The game was played on the old Gus Brown field before a packed crowd. Gurdon won the game 7-0, as Senior running back Donnie Griffin scored on a dive play over the left side of the line from about 40 yards out. There is an old post oak tree that stands today which was over 18 inches in diameter back then. It was located not more than four feet from the corner of the end zone on the concession stand end of the field. Griffin circled the tree after scoring the touchdown although Coach Henry Miller had told him not to being doing that.
The old field has since been abandoned, but the ticket houses, border fencing and the old post oak tree still stand. Gurdon won many games in the long series with Arkadelphia in those days.
During the last years of the series that ended in September 1969, Gurdon won in 1964 (54-25) and 1966 (6-0), both at HSU Haygood Stadium, which is where Arkadelphia played its home games.
The 1967 game, played at Gurdon was the last time Gurdon would beat Arkadelphia in High School football, which was a half century ago this Friday night.
Starting on offense for Gurdon that night was: senior left end David Bryan, senior left tackle Charles Campbell, senior left guard J.L. Griffin, junior center Roy Bear, senior right guard Larry Torgeson, senior right tackle Donald Benson, sophomore right end Gary Gober, senior quarterback Wayne Peeples and running backs Donnie Griffin; senior, juniors Jimmy Marshall and Tommy Key and sophomore John Thomas.
Many of these also started on defense in those days, as most starters played the whole game for Gurdon. But many of our opponents were much larger schools that used two-platoon players who played only defense or offense.
Those who were starters on defense or played a lot both ways, but not mentioned on the offense were: senior nose guard Randy McClure, junior cornerback Kenny Allen, junior end Donald Hatley and sophomore linebacker Jerry Griffin.
Gurdon was the smallest A classification school in the state back then, yet played much larger schools. Of 11 games on their schedule, only three were smaller schools.
Camden Fairview had more students per class than Gurdon had in their entire high school. Both Fairview and Arkadelphia were AA classification schools. Mena moved up to AA the next year.
The 7A conference that year (with many of the same schools that are now the 7-4A conference of 2017, Mena, Nashville, Ashdown) was the following schools: Prescott, Nashville, Ashdown, DeQueen, Mena and Gurdon.
There was no state playoffs until 1970, but the associated press voted the state champion in each classification.

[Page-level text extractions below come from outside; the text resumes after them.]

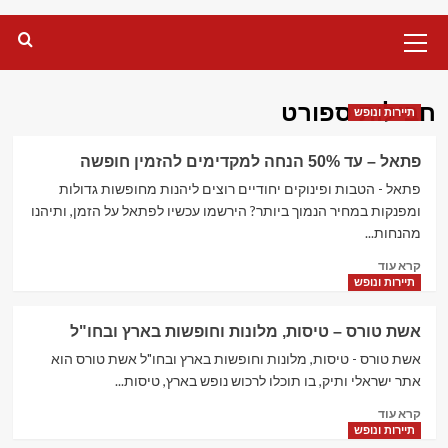
Primary
Menu
חבילות ספורט
תיירות ונופש
פתאל – עד 50% הנחה למקדימים להזמין חופשה
פתאל - הטבות ופינוקים יחודיים רוצים ליהנות מחופשות גדולות
ומפנקות במחיר הנמוך ביותר? הירשמו עכשיו לפתאל על הזמן, ותיהנו
מהנחות...
Read
קרא עוד
more
תיירות ונופש
about
פתאל
אשת טורס – טיסות, מלונות וחופשות בארץ ובחו"ל
–
עד
אשת טורס - טיסות, מלונות וחופשות בארץ ובחו"ל אשת טורס הוא
50%
אתר ישראלי ותיק, בו תוכלו לרכוש נופש בארץ, טיסות...
הנחה
Read
קרא עוד
למקדימים
more
תיירות ונופש
להזמין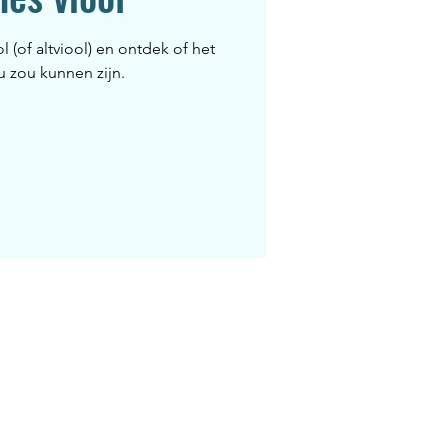
 (of altviool) en ontdek of het
ou zou kunnen zijn.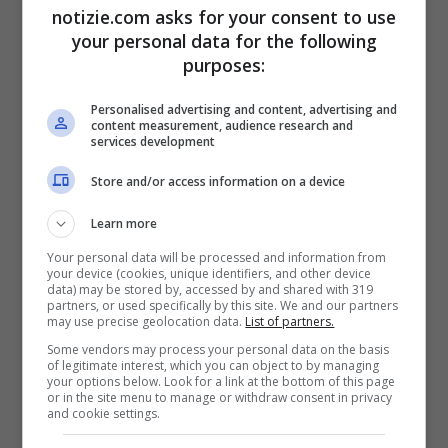
notizie.com asks for your consent to use
Sardegna sono esempi emblematici della
your personal data for the following
purposes:
vulnerabilità degli anfibi alle pratiche
umane dannose e alla degradazione
Personalised advertising and content, advertising and
content measurement, audience research and
ambientale. Il report evidenzia l’urgenza di
services development
interventi mirati per proteggere questi
Store and/or access information on a device
indicatori vitali della salute degli
Learn more
ecosistemi.
Your personal data will be processed and information from
your device (cookies, unique identifiers, and other device
data) may be stored by, accessed by and shared with 319
partners, or used specifically by this site. We and our partners
I Ritardi nell’Azione
may use precise geolocation data.
List of partners.
Conservativa sono significativi
Some vendors may process your personal data on the basis
of legitimate interest, which you can object to by managing
your options below. Look for a link at the bottom of this page
or in the site menu to manage or withdraw consent in privacy
Nonostante gli sforzi compiuti finora,
and cookie settings.
l’Italia mostra significativi ritardi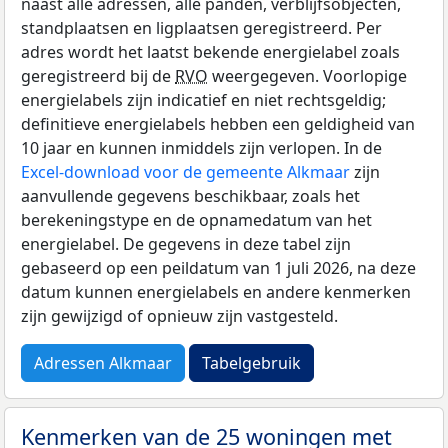
naast alle adressen, alle panden, verblijfsobjecten,
standplaatsen en ligplaatsen geregistreerd. Per
adres wordt het laatst bekende energielabel zoals
geregistreerd bij de
RVO
weergegeven. Voorlopige
energielabels zijn indicatief en niet rechtsgeldig;
definitieve energielabels hebben een geldigheid van
10 jaar en kunnen inmiddels zijn verlopen. In de
Excel-download voor de gemeente Alkmaar
zijn
aanvullende gegevens beschikbaar, zoals het
berekeningstype en de opnamedatum van het
energielabel. De gegevens in deze tabel zijn
gebaseerd op een peildatum van 1 juli 2026, na deze
datum kunnen energielabels en andere kenmerken
zijn gewijzigd of opnieuw zijn vastgesteld.
Adressen Alkmaar
Tabelgebruik
Kenmerken van de 25 woningen met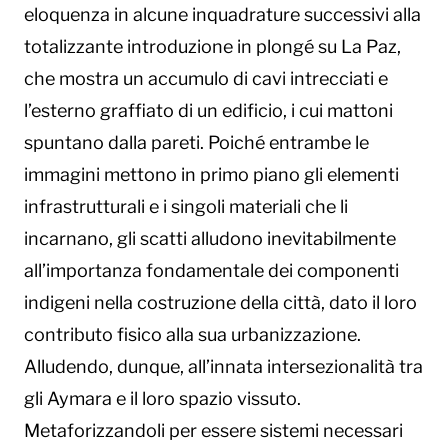
eloquenza in alcune inquadrature successivi alla
totalizzante introduzione in plongé su La Paz,
che mostra un accumulo di cavi intrecciati e
l’esterno graffiato di un edificio, i cui mattoni
spuntano dalla pareti. Poiché entrambe le
immagini mettono in primo piano gli elementi
infrastrutturali e i singoli materiali che li
incarnano, gli scatti alludono inevitabilmente
all’importanza fondamentale dei componenti
indigeni nella costruzione della città, dato il loro
contributo fisico alla sua urbanizzazione.
Alludendo, dunque, all’innata intersezionalità tra
gli Aymara e il loro spazio vissuto.
Metaforizzandoli per essere sistemi necessari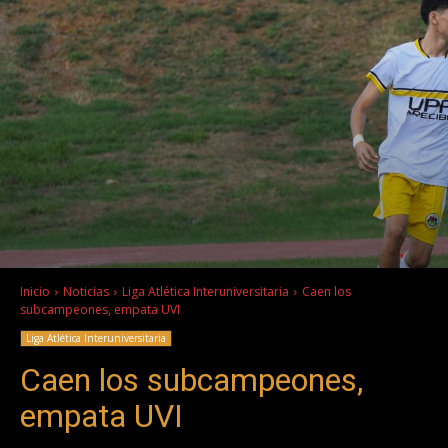
Inicio
Noticias
Liga Atlética Interuniversitaria
Caen los
subcampeones, empata UVI
Liga Atlética Interuniversitaria
Caen los subcampeones,
empata UVI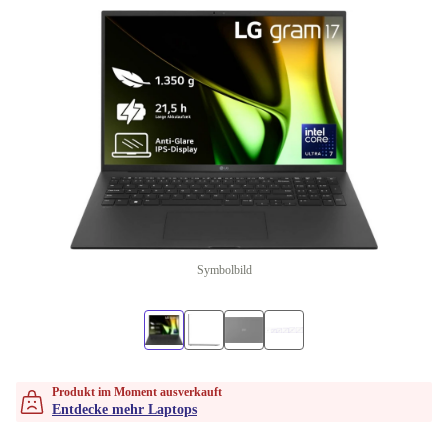
Symbolbild
Produkt im Moment ausverkauft
Entdecke mehr Laptops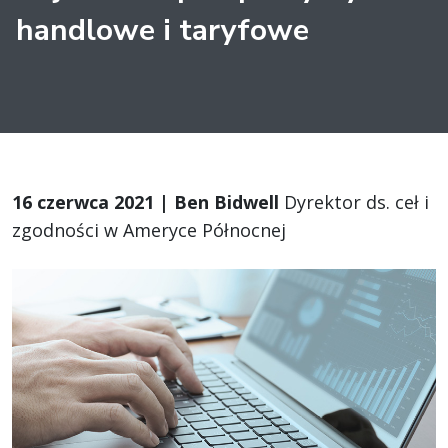
handlowe i taryfowe
16 czerwca 2021 | Ben Bidwell
Dyrektor ds. ceł i
zgodności w Ameryce Północnej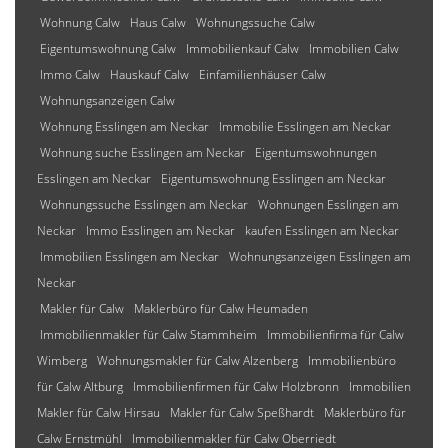
Wohnung Calw
Haus Calw
Wohnungssuche Calw
Eigentumswohnung Calw
Immobilienkauf Calw
Immobilien Calw
Immo Calw
Hauskauf Calw
Einfamilienhäuser Calw
Wohnungsanzeigen Calw
Wohnung Esslingen am Neckar
Immobilie Esslingen am Neckar
Wohnung suche Esslingen am Neckar
Eigentumswohnungen
Esslingen am Neckar
Eigentumswohnung Esslingen am Neckar
Wohnungssuche Esslingen am Neckar
Wohnungen Esslingen am
Neckar
Immo Esslingen am Neckar
kaufen Esslingen am Neckar
Immobilien Esslingen am Neckar
Wohnungsanzeigen Esslingen am
Neckar
Makler für Calw
Maklerbüro für Calw Heumaden
Immobilienmakler für Calw Stammheim
Immobilienfirma für Calw
Wimberg
Wohnungsmakler für Calw Alzenberg
Immobilienbüro
für Calw Altburg
Immobilienfirmen für Calw Holzbronn
Immobilien
Makler für Calw Hirsau
Makler für Calw Speßhardt
Maklerbüro für
Calw Ernstmühl
Immobilienmakler für Calw Oberriedt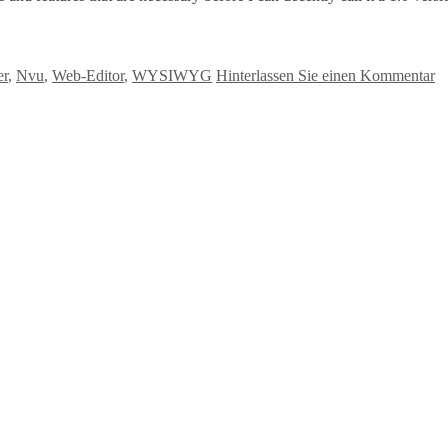
er
,
Nvu
,
Web-Editor
,
WYSIWYG
Hinterlassen Sie einen Kommentar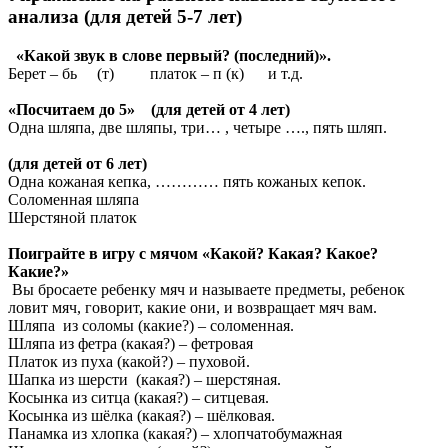
анализа (для детей 5-7 лет)
«Какой звук в слове первый? (последний)».
Берет – бь (т) платок – п (к) и т.д.
«Посчитаем до 5» (для детей от 4 лет)
Одна шляпа, две шляпы, три… , четыре …., пять шляп.
(для детей от 6 лет)
Одна кожаная кепка, ………… пять кожаных кепок.
Соломенная шляпа
Шерстяной платок
Поиграйте в игру с мячом «Какой? Какая? Какое?
Какие?»
Вы бросаете ребенку мяч и называете предметы, ребенок
ловит мяч, говорит, какие они, и возвращает мяч вам.
Шляпа из соломы (какие?) – соломенная.
Шляпа из фетра (какая?) – фетровая
Платок из пуха (какой?) – пуховой.
Шапка из шерсти (какая?) – шерстяная.
Косынка из ситца (какая?) – ситцевая.
Косынка из шёлка (какая?) – шёлковая.
Панамка из хлопка (какая?) – хлопчатобумажная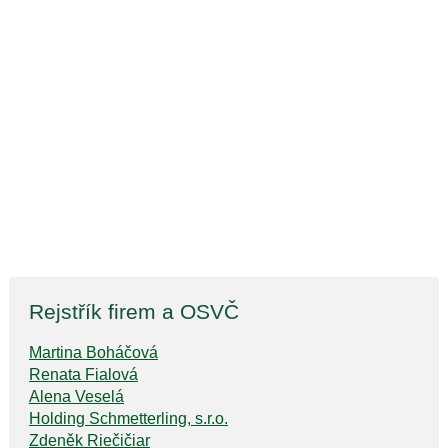
Rejstřík firem a OSVČ
Martina Boháčová
Renata Fialová
Alena Veselá
Holding Schmetterling, s.r.o.
Zdeněk Riečičiar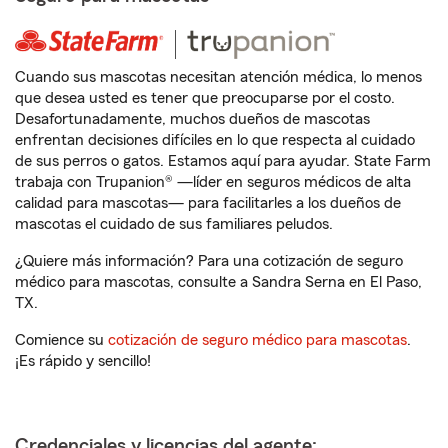
Cuando sus mascotas necesitan atención médica, lo menos
que desea usted es tener que preocuparse por el costo.
Desafortunadamente, muchos dueños de mascotas
enfrentan decisiones difíciles en lo que respecta al cuidado
de sus perros o gatos. Estamos aquí para ayudar. State Farm
trabaja con Trupanion® —líder en seguros médicos de alta
calidad para mascotas— para facilitarles a los dueños de
mascotas el cuidado de sus familiares peludos.
¿Quiere más información? Para una cotización de seguro
médico para mascotas, consulte a Sandra Serna en El Paso,
TX.
Comience su
cotización de seguro médico para mascotas
.
¡Es rápido y sencillo!
Credenciales y licencias del agente: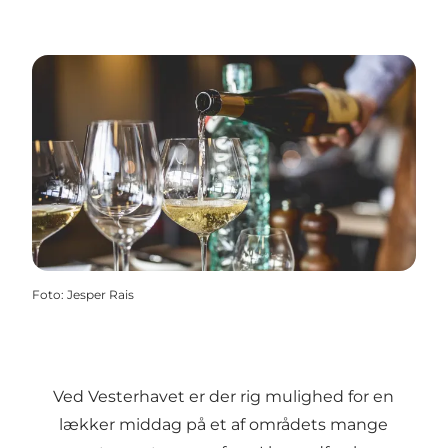
Foto
:
Jesper Rais
Ved Vesterhavet er der rig mulighed for en
lækker middag på et af områdets mange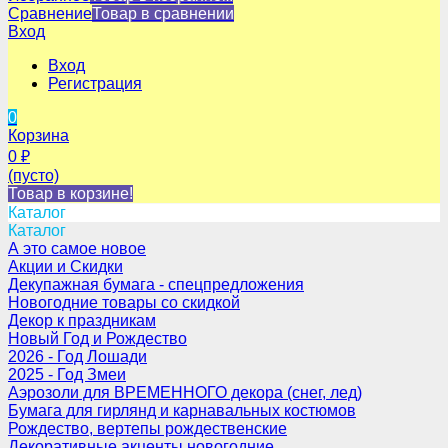
Сравнение
Товар в сравнении
Вход
Вход
Регистрация
0
Корзина
0
₽
(пусто)
Товар в корзине!
Каталог
Каталог
А это самое новое
Акции и Скидки
Декупажная бумага - спецпредложения
Новогодние товары со скидкой
Декор к праздникам
Новый Год и Рождество
2026 - Год Лошади
2025 - Год Змеи
Аэрозоли для ВРЕМЕННОГО декора (снег, лед)
Бумага для гирлянд и карнавальных костюмов
Рождество, вертепы рождественские
Декоративные акценты новогодние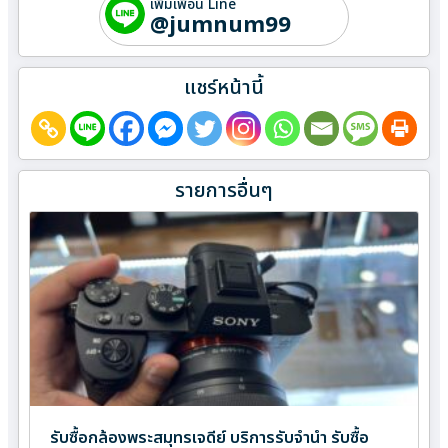
เพิ่มเพื่อน Line
@jumnum99
แชร์หน้านี้
รายการอื่นๆ
รับซื้อกล้องพระสมุทรเจดีย์ บริการรับจำนำ รับซื้อ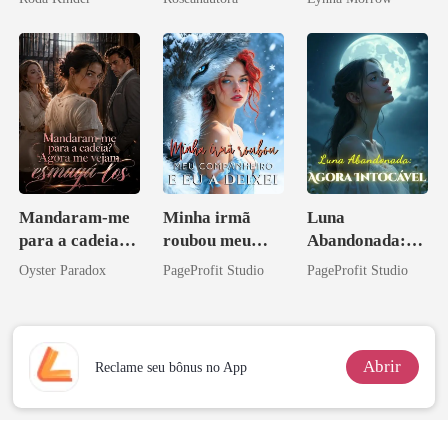
Mandaram-me
Minha irmã
Luna
para a cadeia?
roubou meu
Abandonada:
Agora me
companheiro e
Agora Intocável
Oyster Paradox
PageProfit Studio
PageProfit Studio
vejam esmagá-
eu a deixei
los
Abrir
Reclame seu bônus no App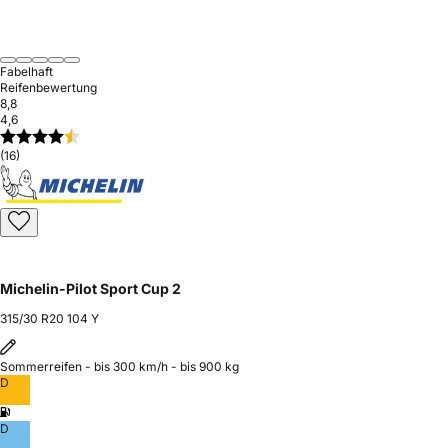
Fabelhaft
Reifenbewertung
8,8
4,6
(16)
Michelin-Pilot Sport Cup 2
315/30 R20 104 Y
Sommerreifen - bis 300 km/h - bis 900 kg
D
D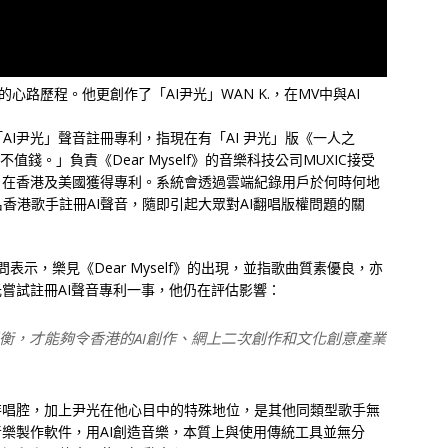
年的心路歷程。他更創作了「AI尹光」WAN K.，在MV中與AI
I尹光」聲音註冊專利，指現在有「AI 尹光」版《一人之
值錢。」負責《Dear Myself》的音樂科技公司MUXIC接受
」在香港及美國獲得專利。系統會透過雲端紀錄用戶於何時何地
香港歌手註冊AI聲音，隨即引起大眾對AI翻唱版權問題的關
面訪問表示，樂見《Dear Myself》的出現，並指歌曲質素優良，亦
光嘗試註冊AI聲音專利一事，他仍在評估影響：
衡，才能夠令香港的AI創作、網上二次創作和文化創意產業
特唱腔，加上尹光在他心目中的特殊地位，是其他同類型歌手無
音樂製作軟件，用AI創造音樂，本質上與使用傳統工具並無分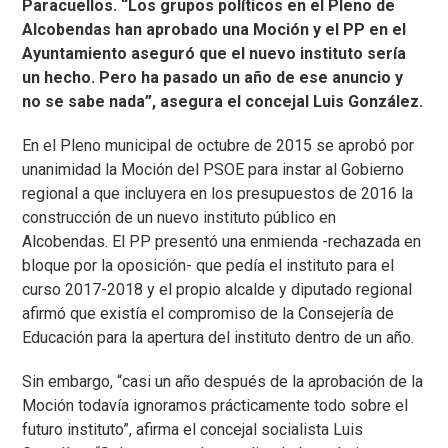
Paracuellos. “Los grupos políticos en el Pleno de
Alcobendas han aprobado una Moción y el PP en el
Ayuntamiento aseguró que el nuevo instituto sería
un hecho. Pero ha pasado un año de ese anuncio y
no se sabe nada”, asegura el concejal Luis González.
En el Pleno municipal de octubre de 2015 se aprobó por
unanimidad la Moción del PSOE para instar al Gobierno
regional a que incluyera en los presupuestos de 2016 la
construcción de un nuevo instituto público en
Alcobendas. El PP presentó una enmienda -rechazada en
bloque por la oposición- que pedía el instituto para el
curso 2017-2018 y el propio alcalde y diputado regional
afirmó que existía el compromiso de la Consejería de
Educación para la apertura del instituto dentro de un año.
Sin embargo, “casi un año después de la aprobación de la
Moción todavía ignoramos prácticamente todo sobre el
futuro instituto”, afirma el concejal socialista Luis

Nashville was the state champion in Class A in 1967.
Gurdon lost a very close game to Nashville at their field on Sept. 22 by a score of 6-0. The lone score came late in the fourth quarter on a quarterback sneak by James Turley from one foot out. That was as close of a game as it can get. There were no overtime games back then, so the game with Hot Springs Lakeside ended in a tie 13-13.
Instead of burning the Curly Wolves as they do now, the big event in those days was to burn the Badger the night before the game. It was a very intense rivalry and there would usually be fights during the game and lots of injuries.
In 1966 Gurdon had only 16 players on the squad when they played Arkadelphia at Haygood Stadium. Arkadelphia must have dressed out 60 players.
During the first half, which ended scoreless, junior left tackle, Charles Campbell had cracked cartilage in his nose and would not play the second half.
Also, junior quarterback Wayne Peeples had broken ribs and was lost for the remainder of the game. Sophomore Jimmy Marshall came in at quarterback.
In the fourth quarter senior right halfback Terry Hughes scored from about 40 yards out on a sweep to the right side, running towards the highway end of the old Haygood Field (the center of the old field was just sand, as both college and high school played and practiced on the field. Those long steel cleats ate up the grass and left nothing but sand in the middle portion of the field. The HSU Flight School stands today where the visitor side bleachers ended and near the front gate and end of the old field were then).
At the time Hughes scored Gurdon only had three reserve players, two coaches and a manager left on their sidelines. Gurdon won 6-0.
The 1968 game was played in the new HSU stadium. Arkadelphia won 35-9. This was the year that Bill Vining was a sophomore and Arkadelphia was a great, but very young team.